From my experience working the JSF, I would slash the electronics suite. In my opinion, the suite was filled with too many “nice to haves”, many of which could be left out without any loss to the operator’s ability to fly the craft and do the job. The extra functions just add complexity and, thus, time to the development effort.
In fact, the JSF concept itself is faulty. Even within service roles, it’s trying to be all things to all people. An 80 function Swiss Army Knife is cool, but not very practical.
I agree with Gabe about the whole concept being faulty. We're putting way too many eggs in one basket with the JSF, imho, expecting one aircraft to meet the wildly diverse needs of an absurdly large group. The end result is a swiss-army-knife approach, plus huge delays & overruns. The other result is that both Israel and the USAF are talking about just buying more F-15's and F-16's instead.

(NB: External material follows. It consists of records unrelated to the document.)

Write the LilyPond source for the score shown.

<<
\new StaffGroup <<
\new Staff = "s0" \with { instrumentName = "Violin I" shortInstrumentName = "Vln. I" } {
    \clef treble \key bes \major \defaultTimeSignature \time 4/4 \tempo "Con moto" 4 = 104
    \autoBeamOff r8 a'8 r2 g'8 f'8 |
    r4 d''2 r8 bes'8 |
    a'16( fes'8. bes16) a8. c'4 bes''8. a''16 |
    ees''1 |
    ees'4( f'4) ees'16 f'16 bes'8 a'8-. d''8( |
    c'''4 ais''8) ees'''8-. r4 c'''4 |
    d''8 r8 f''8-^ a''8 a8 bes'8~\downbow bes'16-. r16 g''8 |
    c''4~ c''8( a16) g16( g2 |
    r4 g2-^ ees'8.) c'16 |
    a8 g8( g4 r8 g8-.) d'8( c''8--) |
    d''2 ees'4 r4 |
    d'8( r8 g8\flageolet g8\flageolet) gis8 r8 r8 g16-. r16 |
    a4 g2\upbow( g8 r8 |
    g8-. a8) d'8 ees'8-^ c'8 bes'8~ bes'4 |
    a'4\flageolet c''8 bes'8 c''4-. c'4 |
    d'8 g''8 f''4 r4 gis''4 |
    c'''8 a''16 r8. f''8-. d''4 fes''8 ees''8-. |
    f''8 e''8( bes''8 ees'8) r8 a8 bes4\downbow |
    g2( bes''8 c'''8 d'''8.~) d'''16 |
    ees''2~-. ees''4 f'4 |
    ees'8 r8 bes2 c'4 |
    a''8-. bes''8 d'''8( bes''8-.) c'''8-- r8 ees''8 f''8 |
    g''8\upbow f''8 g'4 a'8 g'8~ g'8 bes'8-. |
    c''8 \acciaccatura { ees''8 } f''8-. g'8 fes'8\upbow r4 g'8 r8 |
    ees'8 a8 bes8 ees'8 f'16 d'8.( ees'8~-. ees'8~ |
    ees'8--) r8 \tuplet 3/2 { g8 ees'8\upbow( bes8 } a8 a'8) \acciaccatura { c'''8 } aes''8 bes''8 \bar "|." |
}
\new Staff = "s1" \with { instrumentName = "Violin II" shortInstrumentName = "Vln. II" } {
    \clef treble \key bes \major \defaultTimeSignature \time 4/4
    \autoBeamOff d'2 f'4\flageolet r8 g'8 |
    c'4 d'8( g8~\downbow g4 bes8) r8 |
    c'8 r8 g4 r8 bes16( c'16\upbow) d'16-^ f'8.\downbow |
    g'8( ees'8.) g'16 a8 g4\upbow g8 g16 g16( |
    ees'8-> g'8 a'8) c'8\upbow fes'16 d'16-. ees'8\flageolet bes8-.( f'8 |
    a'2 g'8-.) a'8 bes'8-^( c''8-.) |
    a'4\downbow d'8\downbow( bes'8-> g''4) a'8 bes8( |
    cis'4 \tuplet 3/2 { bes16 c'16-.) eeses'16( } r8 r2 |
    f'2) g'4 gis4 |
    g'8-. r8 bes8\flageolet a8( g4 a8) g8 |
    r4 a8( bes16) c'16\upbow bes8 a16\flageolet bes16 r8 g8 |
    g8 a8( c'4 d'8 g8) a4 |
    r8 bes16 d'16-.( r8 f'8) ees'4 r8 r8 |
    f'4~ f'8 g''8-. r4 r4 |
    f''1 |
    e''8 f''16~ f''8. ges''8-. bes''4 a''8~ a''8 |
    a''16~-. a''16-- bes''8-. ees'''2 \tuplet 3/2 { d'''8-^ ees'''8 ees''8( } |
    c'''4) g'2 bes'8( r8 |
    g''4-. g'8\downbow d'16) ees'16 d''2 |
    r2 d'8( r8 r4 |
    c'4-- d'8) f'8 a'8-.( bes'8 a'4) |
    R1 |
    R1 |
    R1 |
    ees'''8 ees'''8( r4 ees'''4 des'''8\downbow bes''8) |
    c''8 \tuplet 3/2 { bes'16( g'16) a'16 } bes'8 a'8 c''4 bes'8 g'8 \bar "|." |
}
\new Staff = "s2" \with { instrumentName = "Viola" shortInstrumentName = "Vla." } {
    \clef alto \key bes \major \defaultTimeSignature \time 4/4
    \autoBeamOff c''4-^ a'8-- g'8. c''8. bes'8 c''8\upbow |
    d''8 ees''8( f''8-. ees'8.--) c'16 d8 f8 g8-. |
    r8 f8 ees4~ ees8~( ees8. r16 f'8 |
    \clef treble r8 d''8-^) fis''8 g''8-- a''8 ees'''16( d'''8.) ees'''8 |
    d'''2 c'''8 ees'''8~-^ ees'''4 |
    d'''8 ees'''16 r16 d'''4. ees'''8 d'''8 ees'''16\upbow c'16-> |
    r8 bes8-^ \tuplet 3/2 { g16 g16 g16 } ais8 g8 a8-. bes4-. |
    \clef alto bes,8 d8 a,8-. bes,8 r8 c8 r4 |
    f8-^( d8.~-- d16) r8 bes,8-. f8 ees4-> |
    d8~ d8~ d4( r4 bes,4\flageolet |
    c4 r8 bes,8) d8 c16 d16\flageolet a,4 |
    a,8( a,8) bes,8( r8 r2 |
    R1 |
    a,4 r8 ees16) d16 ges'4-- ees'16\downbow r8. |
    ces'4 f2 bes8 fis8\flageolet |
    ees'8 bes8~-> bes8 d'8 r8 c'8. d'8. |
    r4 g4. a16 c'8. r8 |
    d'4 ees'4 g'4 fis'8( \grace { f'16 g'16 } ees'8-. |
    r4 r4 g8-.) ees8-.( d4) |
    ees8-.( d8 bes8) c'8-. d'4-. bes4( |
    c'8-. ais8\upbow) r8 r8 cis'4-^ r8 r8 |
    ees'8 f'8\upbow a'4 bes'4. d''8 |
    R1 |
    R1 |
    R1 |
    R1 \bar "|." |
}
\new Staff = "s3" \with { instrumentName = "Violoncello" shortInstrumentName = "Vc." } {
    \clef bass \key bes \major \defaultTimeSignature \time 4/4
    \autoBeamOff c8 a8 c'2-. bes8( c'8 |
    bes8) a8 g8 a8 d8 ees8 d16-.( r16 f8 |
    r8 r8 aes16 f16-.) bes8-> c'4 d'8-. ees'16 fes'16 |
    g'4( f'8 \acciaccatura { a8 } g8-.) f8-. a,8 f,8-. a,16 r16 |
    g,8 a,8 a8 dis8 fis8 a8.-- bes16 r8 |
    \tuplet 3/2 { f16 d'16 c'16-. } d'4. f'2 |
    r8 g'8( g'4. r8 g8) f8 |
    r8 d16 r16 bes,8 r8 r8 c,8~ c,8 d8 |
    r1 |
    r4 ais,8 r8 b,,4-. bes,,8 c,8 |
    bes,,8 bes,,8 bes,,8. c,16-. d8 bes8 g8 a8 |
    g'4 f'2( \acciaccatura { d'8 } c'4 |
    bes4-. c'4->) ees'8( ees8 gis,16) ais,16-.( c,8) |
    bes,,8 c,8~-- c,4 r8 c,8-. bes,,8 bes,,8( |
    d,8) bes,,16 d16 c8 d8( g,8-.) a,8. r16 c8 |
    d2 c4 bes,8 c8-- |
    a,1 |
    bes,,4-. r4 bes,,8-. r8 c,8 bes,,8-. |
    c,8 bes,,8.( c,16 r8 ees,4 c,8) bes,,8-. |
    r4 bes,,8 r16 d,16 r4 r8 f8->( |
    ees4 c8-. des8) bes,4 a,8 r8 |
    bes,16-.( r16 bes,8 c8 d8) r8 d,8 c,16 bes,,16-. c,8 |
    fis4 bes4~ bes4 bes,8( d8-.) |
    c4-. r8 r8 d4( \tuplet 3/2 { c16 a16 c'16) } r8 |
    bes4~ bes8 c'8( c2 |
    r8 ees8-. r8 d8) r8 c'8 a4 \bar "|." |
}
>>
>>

The FIST JSF would be a real STRIKE fighter. It would be a third the size of the current JSF. It would have one mission - strike. No air-to-air capabilities. I'd do a whole other aircraft for that mission.
My FIST JSF would go from concept to fielding in 24 months, by building on existing designs and exercising some serious design restraint. It would be the Near Earth Asteroid Rendezvous (NEAR) of fighter jets.
Do one thing. Do it well. Do it quickly.
Oh, and my JSF 2.0 would be fielded no later than 5 years after the IOC of the first one. None of this 30+ year wait between new fighters we're seeing these days.